今回、分析の対象となったのはいずれも今月22日までのデータです。
<首都圏>
▽東京都では、新宿や渋谷、六本木など7か所の繁華街のデータを元に分析しています。

都内では夜間の滞留人口がお盆明けの1週間で6.2%増加し、7週続いていた減少傾向が増加に転じています。

特に、感染のリスクが高いとされる午後10時から深夜0時までの時間帯では前の週から10.6%増えていて、直近1週間で顕著に増加しました。

また、昼間の滞留人口もお盆明けの1週間で5.3%増加しました。

また、政府の分科会は東京都の人出を今回の緊急事態宣言の直前の7月前半に比べて50%減らすよう求めていますが、夜間の滞留人口は宣言前からは29.6%の減少、昼間の滞留人口も宣言前から19.4%の減少にとどまりました。

▽千葉県では、夜間の滞留人口がお盆明けから増加に転じています。

昼間の滞留人口も増加に転じました。

▽神奈川県と埼玉県は夜間の滞留人口はお盆明けも増加せず、第4波の際の最低水準近くで横ばいで推移しています。

昼間の滞留人口は増加し始めています。
<関西>
▽大阪府では、緊急事態宣言が出されて以降夜間の滞留人口は2週連続で緩やかに減少していましたが、お盆明けの1週間で下げ止まっています。

昼間の滞留人口も増加に転じていて、昼、夜ともに高い水準となっています。

▽兵庫県では夜間、昼間ともに滞留人口は2週連続で大きく減少していましたが、お盆明けの直近1週間では下げ止まっています。
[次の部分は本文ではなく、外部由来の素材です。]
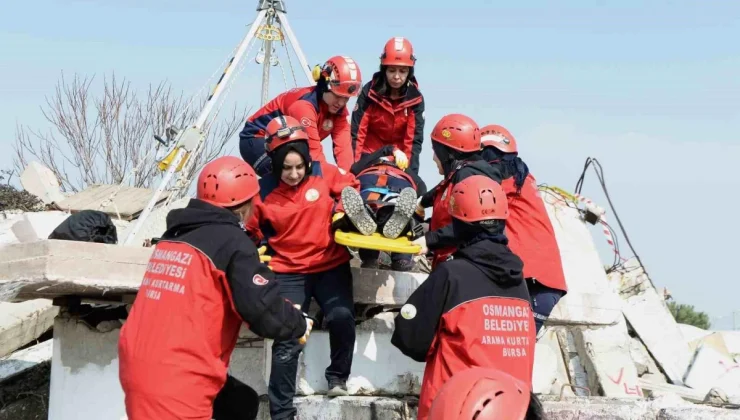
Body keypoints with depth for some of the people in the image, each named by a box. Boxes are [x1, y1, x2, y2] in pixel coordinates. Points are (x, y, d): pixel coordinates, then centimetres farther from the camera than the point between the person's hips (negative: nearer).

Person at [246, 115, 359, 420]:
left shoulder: (324, 173, -6)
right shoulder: (263, 191, -7)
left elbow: (351, 186, 12)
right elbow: (249, 230, 8)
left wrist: (343, 210, -5)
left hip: (331, 265, 1)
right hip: (289, 272, -1)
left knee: (342, 317, -24)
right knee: (288, 340, -10)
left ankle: (338, 376, 5)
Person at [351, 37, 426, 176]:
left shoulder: (415, 98, -14)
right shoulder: (370, 92, -18)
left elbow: (414, 139, -14)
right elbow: (357, 133, -18)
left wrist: (410, 172, -22)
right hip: (370, 155, -1)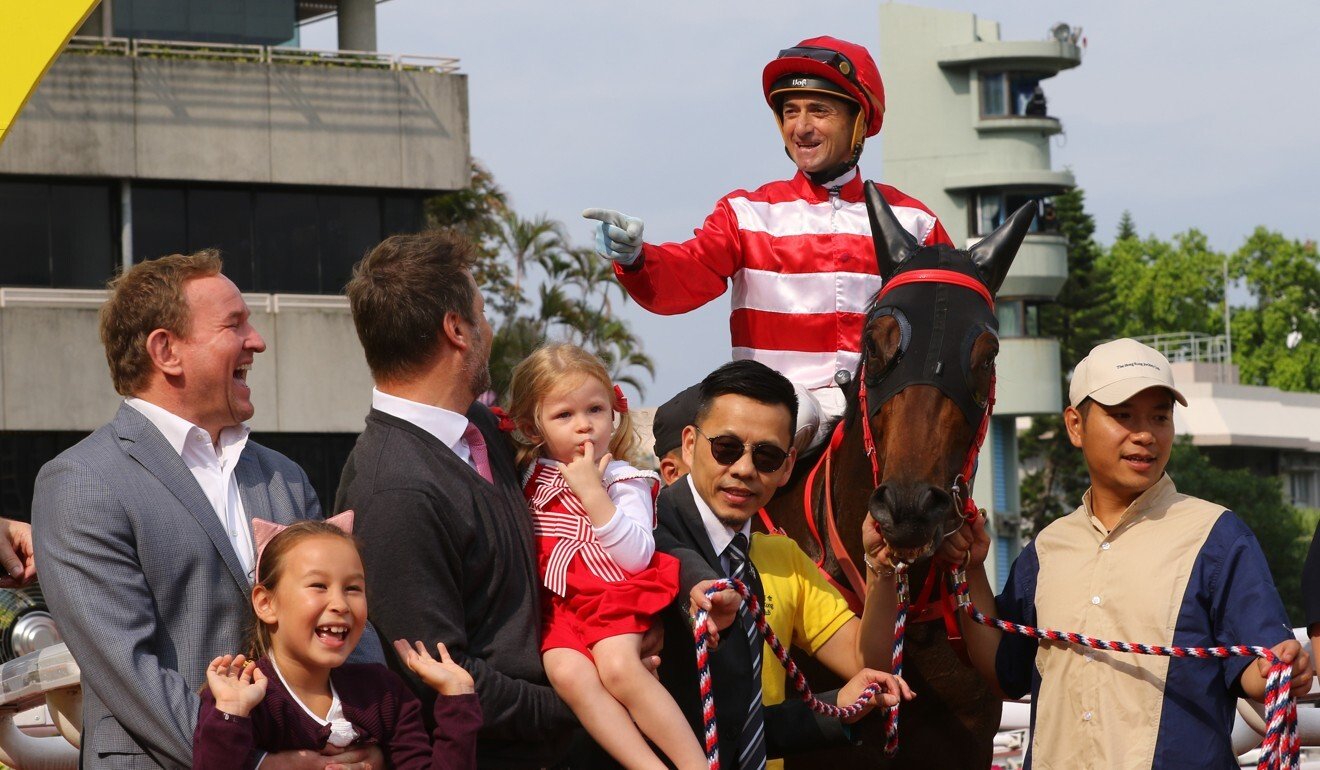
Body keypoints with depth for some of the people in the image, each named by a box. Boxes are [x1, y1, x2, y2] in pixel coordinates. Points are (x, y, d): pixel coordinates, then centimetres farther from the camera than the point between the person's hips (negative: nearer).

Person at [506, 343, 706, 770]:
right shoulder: (529, 474, 13)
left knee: (619, 667, -32)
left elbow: (635, 557, -14)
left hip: (611, 595, -3)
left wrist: (592, 492, -17)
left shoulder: (624, 481, 0)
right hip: (555, 603, 3)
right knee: (567, 672, -28)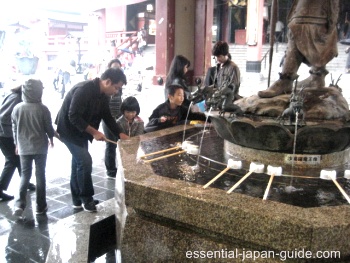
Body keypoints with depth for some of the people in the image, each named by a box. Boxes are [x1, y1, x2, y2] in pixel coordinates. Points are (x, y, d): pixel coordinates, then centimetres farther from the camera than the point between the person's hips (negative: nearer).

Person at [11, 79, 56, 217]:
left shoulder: (17, 108, -3)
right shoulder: (43, 108, -12)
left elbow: (14, 128, 6)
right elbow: (49, 127, -4)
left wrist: (17, 144, 19)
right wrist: (51, 138, 15)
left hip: (24, 147, 2)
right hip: (40, 147, -2)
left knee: (25, 175, 13)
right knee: (40, 175, 8)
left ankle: (19, 204, -1)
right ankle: (41, 206, 13)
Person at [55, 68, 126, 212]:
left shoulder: (102, 94, 0)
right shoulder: (83, 90, -28)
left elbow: (107, 117, 7)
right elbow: (74, 117, -30)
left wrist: (121, 135, -1)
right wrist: (94, 132, -26)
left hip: (81, 132, 9)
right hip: (69, 130, -9)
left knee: (78, 163, 13)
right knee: (85, 161, -13)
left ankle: (78, 200, 24)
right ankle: (86, 199, 4)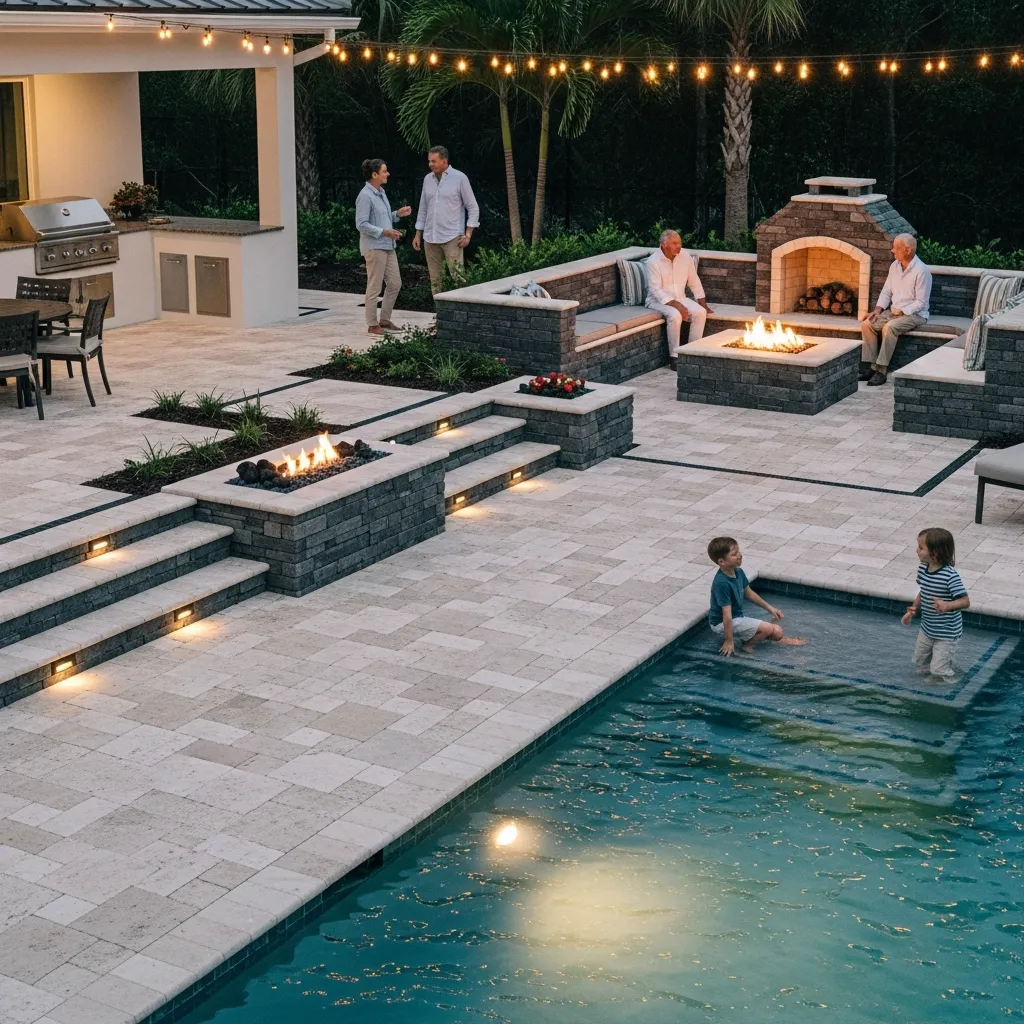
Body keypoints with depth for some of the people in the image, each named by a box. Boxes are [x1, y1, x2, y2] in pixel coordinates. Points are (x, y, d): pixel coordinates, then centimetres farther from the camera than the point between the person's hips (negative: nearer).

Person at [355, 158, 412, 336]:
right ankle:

▽京都府では夜間の滞留人口は緩やかに減少しているものの下がりきらず、第4波の際の最低水準と比べると依然として高い水準で推移しています。
<九州>
▽福岡県では夜間の滞留人口がお盆明けの1週間で増加に転じています。

昼間の滞留人口も急激に増加に転じています。

▽沖縄県では夜間の滞留人口がお盆期間中増加していましたがお盆明けの直近1週間では再び減少に転じ、去年の1回目の緊急事態宣言の際の最低水準を下回っています。